Delray Gray vs Thames Fog
Delray Gray is a Benjamin Moore color while Thames Fog comes from Valspar. Both sit in the grey family, which is useful context if you're narrowing within a single hue direction. At LRV 35 vs 27, Delray Gray will read as the brighter of the two — a 8-point gap that matters most in north-facing or low-light rooms. At ΔE 11.3, these are genuinely distinct colors — a strong contrast if used together, or a meaningful choice between two different directions. Below you'll find 2 real-room photo comparisons where both colors appear side by side, plus 5 simulated room previews.
Delray Gray vs Thames Fog in Real Spaces
2 real rooms side by side. Seeing Delray Gray and Thames Fog in actual rooms makes the difference concrete; browse the spaces below to get a feel for how each color lives on a wall.
Living Room
Living rooms test a color across a full range of conditions — morning sun, afternoon shade, and evening lamp light all shift how both of these read.

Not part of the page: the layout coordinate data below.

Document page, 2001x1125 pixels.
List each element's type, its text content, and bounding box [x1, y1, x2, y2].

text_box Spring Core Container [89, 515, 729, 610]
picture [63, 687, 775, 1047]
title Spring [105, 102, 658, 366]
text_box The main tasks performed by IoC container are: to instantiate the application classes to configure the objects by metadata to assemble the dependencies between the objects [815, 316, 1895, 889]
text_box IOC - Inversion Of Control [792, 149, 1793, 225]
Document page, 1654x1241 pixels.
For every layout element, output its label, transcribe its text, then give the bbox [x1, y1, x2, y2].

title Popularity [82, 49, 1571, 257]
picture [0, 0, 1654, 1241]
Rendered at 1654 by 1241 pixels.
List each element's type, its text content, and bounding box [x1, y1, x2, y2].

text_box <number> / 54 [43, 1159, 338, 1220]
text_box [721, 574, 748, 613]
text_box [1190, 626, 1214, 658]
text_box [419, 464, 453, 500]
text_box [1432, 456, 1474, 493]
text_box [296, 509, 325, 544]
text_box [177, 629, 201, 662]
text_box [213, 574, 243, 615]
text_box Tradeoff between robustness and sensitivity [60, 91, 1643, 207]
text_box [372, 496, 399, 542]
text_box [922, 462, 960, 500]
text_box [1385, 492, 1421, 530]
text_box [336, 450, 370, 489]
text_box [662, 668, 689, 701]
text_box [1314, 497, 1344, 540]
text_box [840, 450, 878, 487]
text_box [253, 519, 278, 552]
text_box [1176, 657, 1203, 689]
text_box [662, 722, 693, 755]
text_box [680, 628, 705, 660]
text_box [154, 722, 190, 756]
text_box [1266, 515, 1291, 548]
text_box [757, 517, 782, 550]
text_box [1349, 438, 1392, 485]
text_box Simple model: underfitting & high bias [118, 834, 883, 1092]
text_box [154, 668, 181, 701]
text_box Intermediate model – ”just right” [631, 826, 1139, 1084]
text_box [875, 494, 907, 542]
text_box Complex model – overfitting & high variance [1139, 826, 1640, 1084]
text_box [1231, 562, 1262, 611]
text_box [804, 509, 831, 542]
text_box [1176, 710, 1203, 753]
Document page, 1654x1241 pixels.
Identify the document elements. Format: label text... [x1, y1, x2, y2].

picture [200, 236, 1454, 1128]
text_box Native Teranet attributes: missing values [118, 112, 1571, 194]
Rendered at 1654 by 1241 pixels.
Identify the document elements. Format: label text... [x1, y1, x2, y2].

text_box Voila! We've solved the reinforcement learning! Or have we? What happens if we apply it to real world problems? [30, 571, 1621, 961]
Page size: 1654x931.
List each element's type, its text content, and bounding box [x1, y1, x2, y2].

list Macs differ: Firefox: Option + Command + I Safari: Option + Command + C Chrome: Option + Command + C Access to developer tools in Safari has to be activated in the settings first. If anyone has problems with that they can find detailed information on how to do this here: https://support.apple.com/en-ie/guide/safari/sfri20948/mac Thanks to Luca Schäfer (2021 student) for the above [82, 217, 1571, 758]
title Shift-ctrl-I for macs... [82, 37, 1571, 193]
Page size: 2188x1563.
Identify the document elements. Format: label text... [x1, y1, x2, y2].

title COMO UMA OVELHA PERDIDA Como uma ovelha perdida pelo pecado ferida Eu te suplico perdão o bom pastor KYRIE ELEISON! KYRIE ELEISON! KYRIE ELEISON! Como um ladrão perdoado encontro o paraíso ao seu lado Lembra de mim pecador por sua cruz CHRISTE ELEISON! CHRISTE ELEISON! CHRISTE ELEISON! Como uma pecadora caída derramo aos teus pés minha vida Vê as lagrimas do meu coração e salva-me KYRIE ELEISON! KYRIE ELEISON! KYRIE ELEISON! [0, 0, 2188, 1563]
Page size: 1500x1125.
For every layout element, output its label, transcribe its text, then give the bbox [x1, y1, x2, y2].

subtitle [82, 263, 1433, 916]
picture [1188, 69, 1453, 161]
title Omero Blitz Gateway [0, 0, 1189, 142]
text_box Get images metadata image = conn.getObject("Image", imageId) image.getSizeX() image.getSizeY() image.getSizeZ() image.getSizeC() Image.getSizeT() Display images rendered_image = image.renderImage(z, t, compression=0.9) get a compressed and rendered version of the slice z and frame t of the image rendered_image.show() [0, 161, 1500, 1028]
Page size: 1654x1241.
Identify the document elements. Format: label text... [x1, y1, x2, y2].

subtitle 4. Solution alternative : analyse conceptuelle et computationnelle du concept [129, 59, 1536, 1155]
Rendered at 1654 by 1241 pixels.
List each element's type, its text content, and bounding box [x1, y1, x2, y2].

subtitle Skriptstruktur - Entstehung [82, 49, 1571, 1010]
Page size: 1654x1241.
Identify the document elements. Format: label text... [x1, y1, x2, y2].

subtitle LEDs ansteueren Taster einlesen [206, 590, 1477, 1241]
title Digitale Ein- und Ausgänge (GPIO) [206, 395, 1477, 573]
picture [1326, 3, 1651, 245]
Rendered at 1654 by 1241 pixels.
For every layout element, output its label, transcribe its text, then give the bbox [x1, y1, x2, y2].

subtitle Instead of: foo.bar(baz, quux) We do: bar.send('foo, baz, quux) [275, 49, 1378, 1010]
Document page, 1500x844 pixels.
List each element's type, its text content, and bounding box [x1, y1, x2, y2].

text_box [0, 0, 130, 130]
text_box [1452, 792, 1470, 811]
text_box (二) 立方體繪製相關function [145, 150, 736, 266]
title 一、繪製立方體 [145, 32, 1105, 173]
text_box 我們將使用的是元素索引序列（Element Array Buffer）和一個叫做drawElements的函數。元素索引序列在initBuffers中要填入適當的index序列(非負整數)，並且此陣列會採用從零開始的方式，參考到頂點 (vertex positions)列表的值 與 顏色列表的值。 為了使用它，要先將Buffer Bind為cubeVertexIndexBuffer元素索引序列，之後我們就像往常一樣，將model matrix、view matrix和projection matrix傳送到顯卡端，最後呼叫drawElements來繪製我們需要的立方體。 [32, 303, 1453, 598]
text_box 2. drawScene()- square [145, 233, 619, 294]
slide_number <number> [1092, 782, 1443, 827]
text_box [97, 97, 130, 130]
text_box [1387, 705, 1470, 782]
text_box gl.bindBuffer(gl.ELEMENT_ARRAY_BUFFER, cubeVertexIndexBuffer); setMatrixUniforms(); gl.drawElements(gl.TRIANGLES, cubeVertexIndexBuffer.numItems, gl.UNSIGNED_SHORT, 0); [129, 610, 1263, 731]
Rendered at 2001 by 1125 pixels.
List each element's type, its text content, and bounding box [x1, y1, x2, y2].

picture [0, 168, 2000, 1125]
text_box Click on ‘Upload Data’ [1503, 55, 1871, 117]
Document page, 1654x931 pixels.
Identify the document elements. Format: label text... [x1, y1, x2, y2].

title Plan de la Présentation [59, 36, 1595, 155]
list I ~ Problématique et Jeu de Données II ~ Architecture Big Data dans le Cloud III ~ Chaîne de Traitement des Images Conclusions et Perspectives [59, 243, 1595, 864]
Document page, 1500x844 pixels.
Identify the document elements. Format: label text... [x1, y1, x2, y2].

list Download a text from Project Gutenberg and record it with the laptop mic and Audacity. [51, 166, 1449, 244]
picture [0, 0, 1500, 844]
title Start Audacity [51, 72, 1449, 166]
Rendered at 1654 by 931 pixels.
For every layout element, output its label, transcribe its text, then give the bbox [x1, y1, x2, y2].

Delray Gray has the edge in reflectance, which shows as a quiet sense of added space rather than an obvious contrast.
Kitchen Cabinets
On cabinetry, undertone and temperature become more pronounced against countertops and hardware. The brightness difference is modest but present — Delray Gray gives the walls a little more lift.
Color Details
Delray Gray vs Thames Fog Simulated Comparison
5 simulated room previews — drag the slider on each to see Delray Gray on one side and Thames Fog on the other.
Digital color is approximate. These simulations are generated from the manufacturer's hex values and overlaid on grayscale room photos — your screen's calibration, brightness, and viewing angle all affect how they render. Before committing to either color, test physical samples in your own space under the light you actually live with.
More Delray Gray comparisons
See how Delray Gray stacks up against other well-photographed colors across different brands and tones.